▶ _Actions to take_
A. Return the passage of the energy storage article that starts with the words containing "Another argument would" and ends with "business as well.".
B. Translate this sentence from the energy storage article into Spanish: "Batteries could also be a completely separate decision, a premise that Sonnen is building on today."

▶ _Page text_
*-*-*
According to EnergySage's most recent Solar Marketplace Intel Report, 75 percent of these long-tail installers are using SolarEdge or Enphase inverters and will likely be using their monitoring systems as well. To customers, they're the interface they see when they monitor their solar system, so they're a logical place to add energy storage.

But Aggarwal is also seeing larger players entering the market as well. "There are a bunch of manufacturers that offer residential-scale storage options outside of the U.S. that are considering moving into the U.S. market in the next year or two -- LG, Panasonic and Schneider Electric come to mind." And as solar panel manufacturers, companies like LG and Panasonic may be looking at a more integrated solar-plus-storage offering as a way to capture more value in the market.

The integrated route is how SunPower CEO Tom Werner sees the market playing out as well. SunPower has been testing energy storage for years now and is building out the infrastructure needed to maximize value for behind-the-meter energy storage, which isn't a trivial task. Werner told me, "For the foreseeable future, it's a big guys game. It's not do-it-yourself [to] add a battery."

The reason Werner sees big companies controlling the market has more to do with how an energy storage system will be designed and controlled behind the scenes more than who can effectively build a battery system. "It's really pretty complex because the value of a battery today is really backup, but in the future, it'll be selling energy back to the grid. Of course, that's a highly regulated market, so you need to understand the regulations, and the regulations evolve, and only the big [companies] can afford to keep on top of that. In addition, there are regulations on batteries in a house at this scale. Fire departments want safety requirements and certain permitting, and big companies can keep track of that kind of thing."

Long-tail installers are going to have to lean on someone to build the algorithms to control energy storage in the future -- and not all energy storage offerings will be created equal. 

The question long-tail installers will have to answer

It's highly likely that the long tail of solar installers will gain market share in coming years, as well as that they will start offering energy storage as an add-on to solar systems. What's uncertain is who will provide the capabilities they need and allow them to scale in the market.

One possibility is that solar panel manufacturers push into the inverter and energy storage market with their own, or partner, solutions, and if customers see solar panel brands as a key to their buying decision, this makes sense. According to GTM Research's U.S. PV Leaderboard, SolarWorld, SunPower and LG Electronics held over half of the long-tail market share in the first three quarters of 2016, and that may be a position to build on.

Another argument would be that inverters are really the brains behind a solar system, and energy storage needs to be an extension of that brain to make financial sense. In that case, customers would make their buying decisions based on an inverter manufacturer (and interface), and select solar panels and batteries like commodity add-ons.

Batteries could also be a completely separate decision, a premise that Sonnen is building on today. Most of the company's batteries are currently installed in Germany, where self-consumption makes financial sense, but it's developing a U.S. business as well.

Getting the business model right will be key for long-tail installers getting into energy storage, and there's no easy answer as to which strategy will win. But they're in a powerful position because suppliers will be fighting tooth and nail for the chance to stake out a dominant position in the nascent energy storage market.


Disclosure: Travis Hoium owns shares of SunPower.
*-*-*
(Stored data)
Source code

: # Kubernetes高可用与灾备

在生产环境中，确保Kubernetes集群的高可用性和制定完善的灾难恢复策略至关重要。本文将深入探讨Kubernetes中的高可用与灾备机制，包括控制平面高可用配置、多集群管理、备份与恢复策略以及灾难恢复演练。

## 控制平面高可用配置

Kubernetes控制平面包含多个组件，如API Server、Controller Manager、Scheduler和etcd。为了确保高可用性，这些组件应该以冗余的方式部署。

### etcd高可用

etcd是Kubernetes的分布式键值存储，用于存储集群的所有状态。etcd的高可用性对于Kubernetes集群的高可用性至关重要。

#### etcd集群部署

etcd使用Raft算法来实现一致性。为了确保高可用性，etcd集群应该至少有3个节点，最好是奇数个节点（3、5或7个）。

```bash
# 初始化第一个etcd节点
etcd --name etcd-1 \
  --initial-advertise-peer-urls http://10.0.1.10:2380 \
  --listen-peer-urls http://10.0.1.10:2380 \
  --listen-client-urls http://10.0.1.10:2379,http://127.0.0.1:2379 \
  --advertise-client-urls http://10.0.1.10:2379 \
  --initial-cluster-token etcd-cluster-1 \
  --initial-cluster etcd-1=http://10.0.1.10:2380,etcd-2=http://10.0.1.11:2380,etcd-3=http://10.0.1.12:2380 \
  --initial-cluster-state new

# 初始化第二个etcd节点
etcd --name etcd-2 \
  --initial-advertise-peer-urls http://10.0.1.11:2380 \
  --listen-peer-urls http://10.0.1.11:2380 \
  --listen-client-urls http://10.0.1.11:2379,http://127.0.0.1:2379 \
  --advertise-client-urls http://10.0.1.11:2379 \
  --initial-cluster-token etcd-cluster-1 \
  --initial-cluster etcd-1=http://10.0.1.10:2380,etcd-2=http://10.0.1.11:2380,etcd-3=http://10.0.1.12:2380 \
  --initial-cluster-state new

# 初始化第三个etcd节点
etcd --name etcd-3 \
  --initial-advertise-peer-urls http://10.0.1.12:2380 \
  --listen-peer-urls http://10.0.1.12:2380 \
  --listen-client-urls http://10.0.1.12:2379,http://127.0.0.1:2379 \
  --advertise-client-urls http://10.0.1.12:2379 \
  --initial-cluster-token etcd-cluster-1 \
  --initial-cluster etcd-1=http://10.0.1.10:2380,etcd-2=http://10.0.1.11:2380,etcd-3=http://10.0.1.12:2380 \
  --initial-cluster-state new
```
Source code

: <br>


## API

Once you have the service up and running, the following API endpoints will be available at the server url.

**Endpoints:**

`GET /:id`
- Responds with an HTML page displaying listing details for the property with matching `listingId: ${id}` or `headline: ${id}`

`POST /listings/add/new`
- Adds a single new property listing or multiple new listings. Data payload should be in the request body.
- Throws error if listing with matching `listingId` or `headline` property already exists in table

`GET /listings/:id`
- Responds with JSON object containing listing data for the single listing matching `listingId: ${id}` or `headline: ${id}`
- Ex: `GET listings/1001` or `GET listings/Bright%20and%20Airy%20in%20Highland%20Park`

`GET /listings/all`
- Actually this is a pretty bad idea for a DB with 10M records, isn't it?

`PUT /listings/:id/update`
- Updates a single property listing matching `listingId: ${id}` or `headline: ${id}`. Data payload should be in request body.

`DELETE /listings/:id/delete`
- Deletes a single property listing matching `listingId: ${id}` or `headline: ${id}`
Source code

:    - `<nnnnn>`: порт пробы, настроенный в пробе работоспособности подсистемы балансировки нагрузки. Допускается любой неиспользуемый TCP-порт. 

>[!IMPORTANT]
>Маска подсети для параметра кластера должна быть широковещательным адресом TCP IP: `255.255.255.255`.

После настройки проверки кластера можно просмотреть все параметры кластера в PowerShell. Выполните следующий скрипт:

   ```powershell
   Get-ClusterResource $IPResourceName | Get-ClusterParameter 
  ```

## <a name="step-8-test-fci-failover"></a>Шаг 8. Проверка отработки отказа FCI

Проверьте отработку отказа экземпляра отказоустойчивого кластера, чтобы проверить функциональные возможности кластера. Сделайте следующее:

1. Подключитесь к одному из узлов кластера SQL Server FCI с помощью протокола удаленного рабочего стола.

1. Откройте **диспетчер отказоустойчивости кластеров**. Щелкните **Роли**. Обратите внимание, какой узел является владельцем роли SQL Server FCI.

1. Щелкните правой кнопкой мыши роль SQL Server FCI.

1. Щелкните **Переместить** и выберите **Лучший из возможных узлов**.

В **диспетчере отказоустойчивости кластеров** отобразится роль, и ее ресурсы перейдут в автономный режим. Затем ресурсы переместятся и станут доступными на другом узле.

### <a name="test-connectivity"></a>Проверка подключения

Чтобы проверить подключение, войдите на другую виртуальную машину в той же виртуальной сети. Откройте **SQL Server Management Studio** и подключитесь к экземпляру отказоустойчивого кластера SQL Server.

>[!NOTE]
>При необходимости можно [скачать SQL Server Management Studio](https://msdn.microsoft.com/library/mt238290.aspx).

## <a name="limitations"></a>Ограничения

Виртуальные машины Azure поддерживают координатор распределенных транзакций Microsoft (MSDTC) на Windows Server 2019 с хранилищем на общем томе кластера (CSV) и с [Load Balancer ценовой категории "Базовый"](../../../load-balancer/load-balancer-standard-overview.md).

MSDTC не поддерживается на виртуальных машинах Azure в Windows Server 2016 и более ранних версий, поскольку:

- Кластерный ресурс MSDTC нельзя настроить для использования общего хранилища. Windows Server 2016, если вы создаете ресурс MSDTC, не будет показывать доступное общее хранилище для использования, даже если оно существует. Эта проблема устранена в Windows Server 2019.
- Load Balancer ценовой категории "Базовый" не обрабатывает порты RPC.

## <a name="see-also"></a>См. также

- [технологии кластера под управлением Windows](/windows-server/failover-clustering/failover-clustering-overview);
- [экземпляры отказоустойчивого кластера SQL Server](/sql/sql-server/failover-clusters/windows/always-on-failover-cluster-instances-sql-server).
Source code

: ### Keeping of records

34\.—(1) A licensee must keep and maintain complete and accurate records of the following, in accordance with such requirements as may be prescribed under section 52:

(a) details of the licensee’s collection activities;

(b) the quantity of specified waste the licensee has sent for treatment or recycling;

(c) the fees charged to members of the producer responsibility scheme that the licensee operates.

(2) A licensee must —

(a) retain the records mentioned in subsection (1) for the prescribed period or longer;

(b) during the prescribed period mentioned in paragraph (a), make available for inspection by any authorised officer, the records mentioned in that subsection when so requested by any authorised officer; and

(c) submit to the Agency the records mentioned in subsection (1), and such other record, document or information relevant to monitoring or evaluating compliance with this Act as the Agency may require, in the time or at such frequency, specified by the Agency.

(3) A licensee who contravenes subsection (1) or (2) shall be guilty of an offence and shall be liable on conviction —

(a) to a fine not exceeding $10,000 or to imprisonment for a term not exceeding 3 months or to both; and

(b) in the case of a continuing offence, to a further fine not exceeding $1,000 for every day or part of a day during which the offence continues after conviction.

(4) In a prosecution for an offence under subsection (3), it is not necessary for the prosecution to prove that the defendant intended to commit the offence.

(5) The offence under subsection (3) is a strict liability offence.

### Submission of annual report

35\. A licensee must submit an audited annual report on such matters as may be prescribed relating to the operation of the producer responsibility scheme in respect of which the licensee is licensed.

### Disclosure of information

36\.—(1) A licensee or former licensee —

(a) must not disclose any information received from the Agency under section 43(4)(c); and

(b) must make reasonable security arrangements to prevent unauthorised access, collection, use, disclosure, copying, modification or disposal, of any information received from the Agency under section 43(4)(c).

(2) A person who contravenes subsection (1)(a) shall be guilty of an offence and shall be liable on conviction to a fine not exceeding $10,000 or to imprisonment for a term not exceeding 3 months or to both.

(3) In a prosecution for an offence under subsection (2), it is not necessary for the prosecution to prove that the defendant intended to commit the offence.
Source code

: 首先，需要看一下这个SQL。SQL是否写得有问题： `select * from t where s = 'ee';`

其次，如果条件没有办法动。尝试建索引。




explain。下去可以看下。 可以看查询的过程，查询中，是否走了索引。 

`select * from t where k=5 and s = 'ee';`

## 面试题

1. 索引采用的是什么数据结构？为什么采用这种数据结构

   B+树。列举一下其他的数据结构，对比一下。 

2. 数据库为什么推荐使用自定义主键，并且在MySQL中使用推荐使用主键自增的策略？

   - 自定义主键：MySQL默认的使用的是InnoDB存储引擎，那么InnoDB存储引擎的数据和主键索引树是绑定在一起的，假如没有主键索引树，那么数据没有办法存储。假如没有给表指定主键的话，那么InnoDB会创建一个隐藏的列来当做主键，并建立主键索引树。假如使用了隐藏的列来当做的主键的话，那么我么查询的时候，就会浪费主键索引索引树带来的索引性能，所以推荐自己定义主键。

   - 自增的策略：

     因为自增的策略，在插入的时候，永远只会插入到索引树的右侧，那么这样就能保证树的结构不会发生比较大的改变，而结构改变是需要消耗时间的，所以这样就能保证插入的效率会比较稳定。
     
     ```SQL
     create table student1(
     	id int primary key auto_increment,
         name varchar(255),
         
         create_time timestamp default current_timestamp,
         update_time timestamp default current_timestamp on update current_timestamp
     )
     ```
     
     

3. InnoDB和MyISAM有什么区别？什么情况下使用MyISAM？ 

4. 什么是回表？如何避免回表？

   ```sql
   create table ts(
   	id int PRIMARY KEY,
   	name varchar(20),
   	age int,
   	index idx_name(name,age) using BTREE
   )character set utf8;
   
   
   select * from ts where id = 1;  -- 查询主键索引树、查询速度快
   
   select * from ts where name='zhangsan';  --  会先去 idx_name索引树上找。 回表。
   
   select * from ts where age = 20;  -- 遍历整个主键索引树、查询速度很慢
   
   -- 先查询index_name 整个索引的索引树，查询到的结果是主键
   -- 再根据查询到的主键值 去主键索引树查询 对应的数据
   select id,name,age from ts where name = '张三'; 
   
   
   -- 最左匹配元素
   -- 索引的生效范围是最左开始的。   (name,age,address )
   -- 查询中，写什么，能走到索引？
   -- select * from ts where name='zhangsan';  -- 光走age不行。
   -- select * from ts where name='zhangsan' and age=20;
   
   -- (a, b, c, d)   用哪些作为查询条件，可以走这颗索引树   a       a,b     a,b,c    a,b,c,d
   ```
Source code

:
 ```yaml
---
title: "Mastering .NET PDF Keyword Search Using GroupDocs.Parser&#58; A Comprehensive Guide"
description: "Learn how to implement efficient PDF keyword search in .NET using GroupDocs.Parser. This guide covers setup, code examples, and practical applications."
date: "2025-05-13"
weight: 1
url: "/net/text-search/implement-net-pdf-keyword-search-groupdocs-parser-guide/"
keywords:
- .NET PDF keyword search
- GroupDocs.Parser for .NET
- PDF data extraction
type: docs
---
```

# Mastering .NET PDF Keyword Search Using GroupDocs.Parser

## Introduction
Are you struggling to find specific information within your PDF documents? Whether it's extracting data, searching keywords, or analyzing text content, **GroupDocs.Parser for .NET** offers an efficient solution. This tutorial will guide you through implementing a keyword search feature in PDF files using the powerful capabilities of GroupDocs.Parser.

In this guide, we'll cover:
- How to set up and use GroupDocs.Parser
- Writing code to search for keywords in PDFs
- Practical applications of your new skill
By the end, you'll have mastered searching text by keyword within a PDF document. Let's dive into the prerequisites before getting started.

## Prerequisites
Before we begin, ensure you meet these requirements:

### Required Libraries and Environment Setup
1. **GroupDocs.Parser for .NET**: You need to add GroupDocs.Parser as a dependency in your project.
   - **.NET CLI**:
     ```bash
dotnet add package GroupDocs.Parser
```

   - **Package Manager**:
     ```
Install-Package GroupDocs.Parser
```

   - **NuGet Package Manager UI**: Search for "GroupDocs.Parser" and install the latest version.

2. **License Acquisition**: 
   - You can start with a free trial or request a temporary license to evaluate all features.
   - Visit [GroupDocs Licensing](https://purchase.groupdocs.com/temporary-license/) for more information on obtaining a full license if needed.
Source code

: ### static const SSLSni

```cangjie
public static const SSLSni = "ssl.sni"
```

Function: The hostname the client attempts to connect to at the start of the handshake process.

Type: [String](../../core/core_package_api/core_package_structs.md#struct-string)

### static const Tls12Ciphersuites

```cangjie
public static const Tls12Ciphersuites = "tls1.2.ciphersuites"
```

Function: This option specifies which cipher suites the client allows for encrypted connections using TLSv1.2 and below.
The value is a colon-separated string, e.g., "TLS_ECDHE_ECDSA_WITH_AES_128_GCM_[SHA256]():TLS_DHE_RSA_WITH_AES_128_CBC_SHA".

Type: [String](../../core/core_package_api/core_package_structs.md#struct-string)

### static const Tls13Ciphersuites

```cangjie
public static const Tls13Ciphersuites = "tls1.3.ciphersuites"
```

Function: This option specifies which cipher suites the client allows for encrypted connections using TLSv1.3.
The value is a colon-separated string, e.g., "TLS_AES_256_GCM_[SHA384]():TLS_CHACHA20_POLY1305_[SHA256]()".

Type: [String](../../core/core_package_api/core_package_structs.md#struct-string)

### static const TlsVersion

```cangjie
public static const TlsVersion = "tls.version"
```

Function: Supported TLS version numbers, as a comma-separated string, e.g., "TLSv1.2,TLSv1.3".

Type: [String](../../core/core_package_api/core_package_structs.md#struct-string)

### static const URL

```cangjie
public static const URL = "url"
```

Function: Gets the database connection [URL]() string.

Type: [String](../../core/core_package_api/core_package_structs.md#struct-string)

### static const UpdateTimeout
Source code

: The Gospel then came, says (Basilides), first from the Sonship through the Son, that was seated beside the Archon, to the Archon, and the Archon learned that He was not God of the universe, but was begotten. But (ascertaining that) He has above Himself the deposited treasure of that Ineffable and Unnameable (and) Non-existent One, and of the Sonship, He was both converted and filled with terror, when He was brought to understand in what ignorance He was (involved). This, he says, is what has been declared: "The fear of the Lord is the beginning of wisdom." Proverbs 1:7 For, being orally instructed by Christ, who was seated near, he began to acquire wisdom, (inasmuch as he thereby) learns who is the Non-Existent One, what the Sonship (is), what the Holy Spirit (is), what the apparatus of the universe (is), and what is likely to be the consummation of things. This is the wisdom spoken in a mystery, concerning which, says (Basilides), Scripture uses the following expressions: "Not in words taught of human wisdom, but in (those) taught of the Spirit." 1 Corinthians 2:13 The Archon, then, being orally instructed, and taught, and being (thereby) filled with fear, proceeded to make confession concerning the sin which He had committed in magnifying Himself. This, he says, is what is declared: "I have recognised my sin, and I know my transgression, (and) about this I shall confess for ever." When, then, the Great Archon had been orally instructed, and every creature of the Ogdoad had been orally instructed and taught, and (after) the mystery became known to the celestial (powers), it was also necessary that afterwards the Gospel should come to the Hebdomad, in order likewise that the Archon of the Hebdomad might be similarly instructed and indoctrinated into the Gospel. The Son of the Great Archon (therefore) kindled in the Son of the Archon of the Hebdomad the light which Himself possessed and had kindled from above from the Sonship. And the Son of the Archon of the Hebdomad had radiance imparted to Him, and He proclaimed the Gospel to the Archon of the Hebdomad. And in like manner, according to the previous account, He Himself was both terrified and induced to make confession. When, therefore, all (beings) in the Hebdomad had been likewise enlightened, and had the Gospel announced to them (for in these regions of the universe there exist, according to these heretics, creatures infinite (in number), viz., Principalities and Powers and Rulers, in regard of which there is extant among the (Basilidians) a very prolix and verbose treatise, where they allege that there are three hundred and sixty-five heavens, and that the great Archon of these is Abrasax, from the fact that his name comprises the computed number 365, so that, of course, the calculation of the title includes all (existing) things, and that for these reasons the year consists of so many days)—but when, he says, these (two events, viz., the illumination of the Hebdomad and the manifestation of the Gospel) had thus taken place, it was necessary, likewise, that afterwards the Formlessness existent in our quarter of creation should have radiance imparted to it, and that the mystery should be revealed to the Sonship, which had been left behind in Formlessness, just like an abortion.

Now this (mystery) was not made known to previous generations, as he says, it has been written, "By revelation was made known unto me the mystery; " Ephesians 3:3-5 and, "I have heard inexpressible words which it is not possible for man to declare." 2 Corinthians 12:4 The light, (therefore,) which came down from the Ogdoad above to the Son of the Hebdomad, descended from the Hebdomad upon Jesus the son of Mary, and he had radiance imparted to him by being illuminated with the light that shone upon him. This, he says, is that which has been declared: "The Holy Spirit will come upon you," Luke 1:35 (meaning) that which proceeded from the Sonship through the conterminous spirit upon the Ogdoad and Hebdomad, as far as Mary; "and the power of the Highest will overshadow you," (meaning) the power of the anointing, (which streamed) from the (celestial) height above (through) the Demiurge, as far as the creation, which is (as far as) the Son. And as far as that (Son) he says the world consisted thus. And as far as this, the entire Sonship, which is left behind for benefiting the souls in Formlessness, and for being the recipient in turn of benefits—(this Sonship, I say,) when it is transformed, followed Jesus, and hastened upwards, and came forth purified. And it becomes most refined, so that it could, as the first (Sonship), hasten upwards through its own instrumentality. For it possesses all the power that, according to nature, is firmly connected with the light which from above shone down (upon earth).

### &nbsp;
*-*-*
▶ _Written responses_
A.
Another argument would be that inverters are really the brains behind a solar system, and energy storage needs to be an extension of that brain to make financial sense. In that case, customers would make their buying decisions based on an inverter manufacturer (and interface), and select solar panels and batteries like commodity add-ons.

Batteries could also be a completely separate decision, a premise that Sonnen is building on today. Most of the company's batteries are currently installed in Germany, where self-consumption makes financial sense, but it's developing a U.S. business as well.

B. Las baterías también podrían ser una decisión completamente independiente, una premisa sobre la que Sonnen está construyendo hoy.